PROMPT: Can you give all of the data below as a numbered list, leaving out any blank lines?
·····
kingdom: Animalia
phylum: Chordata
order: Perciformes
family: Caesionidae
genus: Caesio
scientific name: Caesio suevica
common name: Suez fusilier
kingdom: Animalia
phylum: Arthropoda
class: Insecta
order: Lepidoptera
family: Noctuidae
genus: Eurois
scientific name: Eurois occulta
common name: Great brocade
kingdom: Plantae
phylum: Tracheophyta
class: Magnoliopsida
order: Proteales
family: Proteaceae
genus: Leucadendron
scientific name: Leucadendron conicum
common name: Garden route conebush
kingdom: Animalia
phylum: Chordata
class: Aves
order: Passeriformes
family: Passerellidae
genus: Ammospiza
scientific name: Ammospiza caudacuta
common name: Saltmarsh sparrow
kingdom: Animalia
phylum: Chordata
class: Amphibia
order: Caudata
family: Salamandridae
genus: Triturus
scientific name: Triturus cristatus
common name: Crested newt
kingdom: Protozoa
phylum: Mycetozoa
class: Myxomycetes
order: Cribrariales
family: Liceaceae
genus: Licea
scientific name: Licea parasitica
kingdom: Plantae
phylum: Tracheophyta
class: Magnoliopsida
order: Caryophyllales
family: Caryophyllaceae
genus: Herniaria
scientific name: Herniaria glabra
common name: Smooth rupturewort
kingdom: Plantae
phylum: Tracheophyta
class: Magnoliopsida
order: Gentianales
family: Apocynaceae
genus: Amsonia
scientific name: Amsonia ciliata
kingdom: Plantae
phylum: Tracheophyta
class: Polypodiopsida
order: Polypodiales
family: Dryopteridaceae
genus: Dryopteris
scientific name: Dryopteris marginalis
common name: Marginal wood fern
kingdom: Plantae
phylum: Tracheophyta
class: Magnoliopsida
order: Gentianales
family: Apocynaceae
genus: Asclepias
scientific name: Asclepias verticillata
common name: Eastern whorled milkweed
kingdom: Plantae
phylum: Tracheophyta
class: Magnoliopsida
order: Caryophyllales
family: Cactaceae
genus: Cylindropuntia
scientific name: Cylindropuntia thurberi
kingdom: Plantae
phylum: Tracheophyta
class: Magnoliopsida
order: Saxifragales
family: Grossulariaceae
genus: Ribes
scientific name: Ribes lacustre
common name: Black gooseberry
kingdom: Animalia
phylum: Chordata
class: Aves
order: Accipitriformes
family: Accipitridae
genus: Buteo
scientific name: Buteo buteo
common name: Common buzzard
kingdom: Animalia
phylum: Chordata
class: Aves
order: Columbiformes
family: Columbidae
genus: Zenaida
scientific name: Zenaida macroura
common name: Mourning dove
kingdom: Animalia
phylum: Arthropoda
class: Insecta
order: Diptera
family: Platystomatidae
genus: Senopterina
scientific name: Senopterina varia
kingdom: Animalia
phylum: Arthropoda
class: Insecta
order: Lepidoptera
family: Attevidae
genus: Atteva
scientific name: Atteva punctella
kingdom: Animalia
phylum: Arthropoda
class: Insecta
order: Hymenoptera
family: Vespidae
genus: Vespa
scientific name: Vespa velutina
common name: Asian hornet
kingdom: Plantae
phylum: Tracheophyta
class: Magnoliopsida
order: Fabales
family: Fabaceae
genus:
·····
ANSWER TO THE EXERCISE:
1. kingdom: Animalia
2. phylum: Chordata
3. order: Perciformes
4. family: Caesionidae
5. genus: Caesio
6. scientific name: Caesio suevica
7. common name: Suez fusilier
8. kingdom: Animalia
9. phylum: Arthropoda
10. class: Insecta
11. order: Lepidoptera
12. family: Noctuidae
13. genus: Eurois
14. scientific name: Eurois occulta
15. common name: Great brocade
16. kingdom: Plantae
17. phylum: Tracheophyta
18. class: Magnoliopsida
19. order: Proteales
20. family: Proteaceae
21. genus: Leucadendron
22. scientific name: Leucadendron conicum
23. common name: Garden route conebush
24. kingdom: Animalia
25. phylum: Chordata
26. class: Aves
27. order: Passeriformes
28. family: Passerellidae
29. genus: Ammospiza
30. scientific name: Ammospiza caudacuta
31. common name: Saltmarsh sparrow
32. kingdom: Animalia
33. phylum: Chordata
34. class: Amphibia
35. order: Caudata
36. family: Salamandridae
37. genus: Triturus
38. scientific name: Triturus cristatus
39. common name: Crested newt
40. kingdom: Protozoa
41. phylum: Mycetozoa
42. class: Myxomycetes
43. order: Cribrariales
44. family: Liceaceae
45. genus: Licea
46. scientific name: Licea parasitica
47. kingdom: Plantae
48. phylum: Tracheophyta
49. class: Magnoliopsida
50. order: Caryophyllales
51. family: Caryophyllaceae
52. genus: Herniaria
53. scientific name: Herniaria glabra
54. common name: Smooth rupturewort
55. kingdom: Plantae
56. phylum: Tracheophyta
57. class: Magnoliopsida
58. order: Gentianales
59. family: Apocynaceae
60. genus: Amsonia
61. scientific name: Amsonia ciliata
62. kingdom: Plantae
63. phylum: Tracheophyta
64. class: Polypodiopsida
65. order: Polypodiales
66. family: Dryopteridaceae
67. genus: Dryopteris
68. scientific name: Dryopteris marginalis
69. common name: Marginal wood fern
70. kingdom: Plantae
71. phylum: Tracheophyta
72. class: Magnoliopsida
73. order: Gentianales
74. family: Apocynaceae
75. genus: Asclepias
76. scientific name: Asclepias verticillata
77. common name: Eastern whorled milkweed
78. kingdom: Plantae
79. phylum: Tracheophyta
80. class: Magnoliopsida
81. order: Caryophyllales
82. family: Cactaceae
83. genus: Cylindropuntia
84. scientific name: Cylindropuntia thurberi
85. kingdom: Plantae
86. phylum: Tracheophyta
87. class: Magnoliopsida
88. order: Saxifragales
89. family: Grossulariaceae
90. genus: Ribes
91. scientific name: Ribes lacustre
92. common name: Black gooseberry
93. kingdom: Animalia
94. phylum: Chordata
95. class: Aves
96. order: Accipitriformes
97. family: Accipitridae
98. genus: Buteo
99. scientific name: Buteo buteo
100. common name: Common buzzard
101. kingdom: Animalia
102. phylum: Chordata
103. class: Aves
104. order: Columbiformes
105. family: Columbidae
106. genus: Zenaida
107. scientific name: Zenaida macroura
108. common name: Mourning dove
109. kingdom: Animalia
110. phylum: Arthropoda
111. class: Insecta
112. order: Diptera
113. family: Platystomatidae
114. genus: Senopterina
115. scientific name: Senopterina varia
116. kingdom: Animalia
117. phylum: Arthropoda
118. class: Insecta
119. order: Lepidoptera
120. family: Attevidae
121. genus: Atteva
122. scientific name: Atteva punctella
123. kingdom: Animalia
124. phylum: Arthropoda
125. class: Insecta
126. order: Hymenoptera
127. family: Vespidae
128. genus: Vespa
129. scientific name: Vespa velutina
130. common name: Asian hornet
131. kingdom: Plantae
132. phylum: Tracheophyta
133. class: Magnoliopsida
134. order: Fabales
135. family: Fabaceae
136. genus:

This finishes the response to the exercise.